Entertainment

'Toy Story 4' Takes Cues From a Surprising Movie Genre

Oh, the horror. It looks great.

by Corey Plante

On some level, the Toy Story movies have always grappled with the terror of existential crisis, but the new trailer for Toy Story 4 makes this latest entry feel straight-up horrific.

Disney-Pixar released a full trailer for Toy Story 4 Tuesday, and it examines existence in a whole new way by introducing a suicidal spork with googly eyes — along with ventriloquist dummies that behave like zombies, a possessed doll named Gabby Gabby, and a Stepford paradise for toys. Woody is also catfished into a terrifying trap that involves all of the above, and there might even be another secret villain more sinister than Lotso from Toy Story 3.

Let’s begin with an unsettling new addition: Woody introduces a “new friend” that Bonnie (their current human owner) made in school. Originally introduced in the November 2018 teaser trailer, Forky is a plastic spork with googly eyes, some pipe cleaner features, and a broken wooden popsicle stick for feet, assembled using glue and putty.

Forky is not that happy he has to exist at all.

Disney-Pixar

Forky is easily overwhelmed and doesn’t think he should even be alive. “I was made for soup, salad, maybe chili, and then the trash!” he says while leaping from a moving vehicle. On Twitter, some are calling this a hilarious representation of millennial culture, and that’s so devastatingly accurate that it hurts.

Since the beginning of Toy Story, these toys have struggled to determine their self-worth in a universe where they’re literally objects.

What does humanity mean when you’re a toy? What is the meaning of such an existence?

We should have seen the transition to more adult themes coming. In Toy Story 3, the most powerful moment comes during a disturbing incinerator scene, when a colorful, fun-loving animated film pivots to a jarring reminder of mortality in an uncaring world.

The nature of this cinematic universe changed forever when Jessie asked in Toy Story 3, “What do we do, Buzz?” His only response was to acknowledge their imminent death and reach for her hand. These toys were united in their fate.

The toys we grew up with faced imminent death with tenderness and resignation. We admired them for it.

(This moment parallels the ending to The Lord of the Rings: The Return of the King, when Sam and Frodo accept death on Mount Doom only to be saved at the last possible moment by giant eagles sent by Gandalf).

In the years since, Disney-Pixar must have recognized how much this scene resonated with fans of the series.

The new story feels like a thematic callback to the first Toy Story, which saw Woody help a newcomer to their group through an existential crisis. In 1995, that beloved newcomer was a space ranger named Buzz Lightyear with an inflated ego. In 2019, that newcomer is an unloved utensil that doesn’t think he deserves to be alive. If that’s not a reflection of our time and the generational shift over the last 24 years, then existence really is meaningless.

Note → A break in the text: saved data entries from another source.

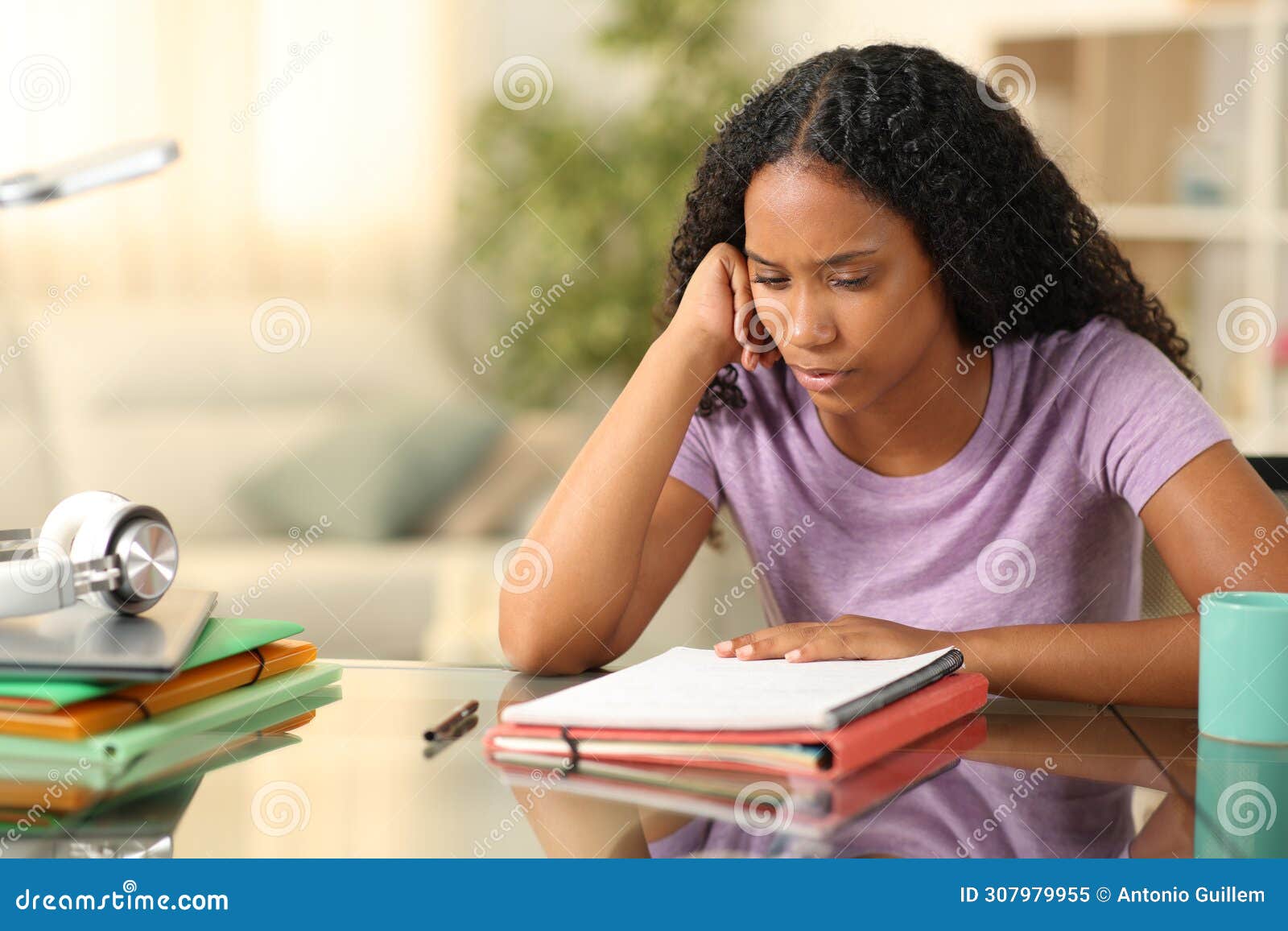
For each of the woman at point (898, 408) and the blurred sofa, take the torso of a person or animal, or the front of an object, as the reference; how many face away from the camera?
0

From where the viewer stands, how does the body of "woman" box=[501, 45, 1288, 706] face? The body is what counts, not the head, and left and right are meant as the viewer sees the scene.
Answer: facing the viewer and to the left of the viewer

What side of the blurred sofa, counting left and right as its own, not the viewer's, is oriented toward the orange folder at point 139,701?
front

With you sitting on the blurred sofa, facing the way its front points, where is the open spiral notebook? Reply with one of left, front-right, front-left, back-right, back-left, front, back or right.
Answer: front

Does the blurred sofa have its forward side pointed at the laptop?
yes

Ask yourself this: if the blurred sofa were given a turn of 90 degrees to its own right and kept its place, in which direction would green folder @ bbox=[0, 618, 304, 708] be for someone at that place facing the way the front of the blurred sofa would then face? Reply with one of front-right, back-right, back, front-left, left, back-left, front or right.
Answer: left

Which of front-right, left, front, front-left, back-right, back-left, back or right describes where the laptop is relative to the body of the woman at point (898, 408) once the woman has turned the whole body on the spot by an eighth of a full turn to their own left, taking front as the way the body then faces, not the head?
front-right

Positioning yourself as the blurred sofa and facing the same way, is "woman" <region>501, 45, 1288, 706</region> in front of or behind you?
in front

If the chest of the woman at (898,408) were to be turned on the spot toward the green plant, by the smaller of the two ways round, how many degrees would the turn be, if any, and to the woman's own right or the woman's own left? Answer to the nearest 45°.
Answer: approximately 135° to the woman's own right

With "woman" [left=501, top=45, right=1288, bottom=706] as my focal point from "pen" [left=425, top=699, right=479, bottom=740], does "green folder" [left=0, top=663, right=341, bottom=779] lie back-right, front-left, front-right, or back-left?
back-left

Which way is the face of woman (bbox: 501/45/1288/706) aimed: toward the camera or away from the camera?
toward the camera

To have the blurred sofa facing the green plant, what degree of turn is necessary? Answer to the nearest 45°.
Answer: approximately 90° to its left

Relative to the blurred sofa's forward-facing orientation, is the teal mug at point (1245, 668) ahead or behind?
ahead

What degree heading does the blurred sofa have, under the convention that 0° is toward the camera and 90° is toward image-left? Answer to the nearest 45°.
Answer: approximately 0°
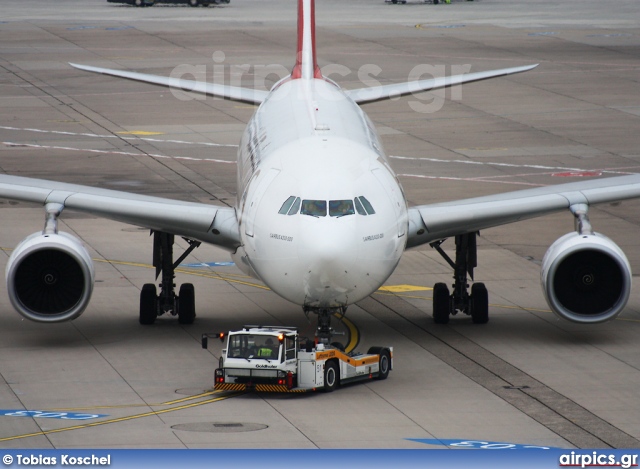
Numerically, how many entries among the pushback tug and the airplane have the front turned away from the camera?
0

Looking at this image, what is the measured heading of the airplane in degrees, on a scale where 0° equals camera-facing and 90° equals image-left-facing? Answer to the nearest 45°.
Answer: approximately 0°

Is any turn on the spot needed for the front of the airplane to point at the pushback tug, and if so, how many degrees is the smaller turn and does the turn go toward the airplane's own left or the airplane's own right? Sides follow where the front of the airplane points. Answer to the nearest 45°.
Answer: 0° — it already faces it

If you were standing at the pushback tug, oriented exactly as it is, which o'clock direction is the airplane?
The airplane is roughly at 5 o'clock from the pushback tug.
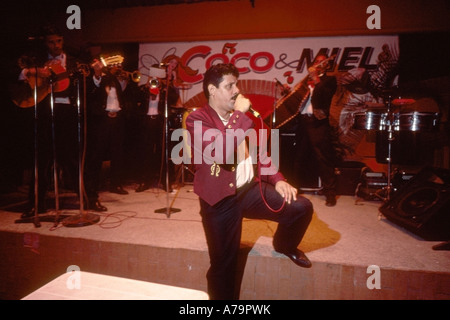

When Forky decides to leave while everyone’s on a road trip with Bonnie’s family, Woody makes the rash decision to leap from the car to bring him back. Much like Toy Story, it then becomes a quest to get home to Bonnie with plenty of obstacles along the way.

Woody is lured into an antique shop in a nearby small town when he sees Bo Peep in a window. (This side character from Toy Story and Toy Story 2 was ostensibly Woody’s love interest, and a throwaway line of dialogue in Toy Story 3 tells us she was discarded.) Is this really where she wound up? Or is this a different Bo Peep that lured Woody into some kind of fake toy paradise for more nefarious reasons?

Quickly, Woody and Forky are attacked by creepy dolls and a zombie army of ventriloquist dummies. Their slack jaws and limp limbs as they press through narrow corridors feels exactly like a stereotypical zombie sequence.

They’re supposedly saved by Bo Peep, who then tries to lure Woody away from Bonnie and into the welcoming hands of a new child. Could she be the secret villain, much like how Lotso pretended to be an ally only to become a corrupting influence? We won’t know for sure until we see the movie, but Toy Story feels more mature — and scarier — than ever before.

Toy Story 4 will be released June 21, 2019.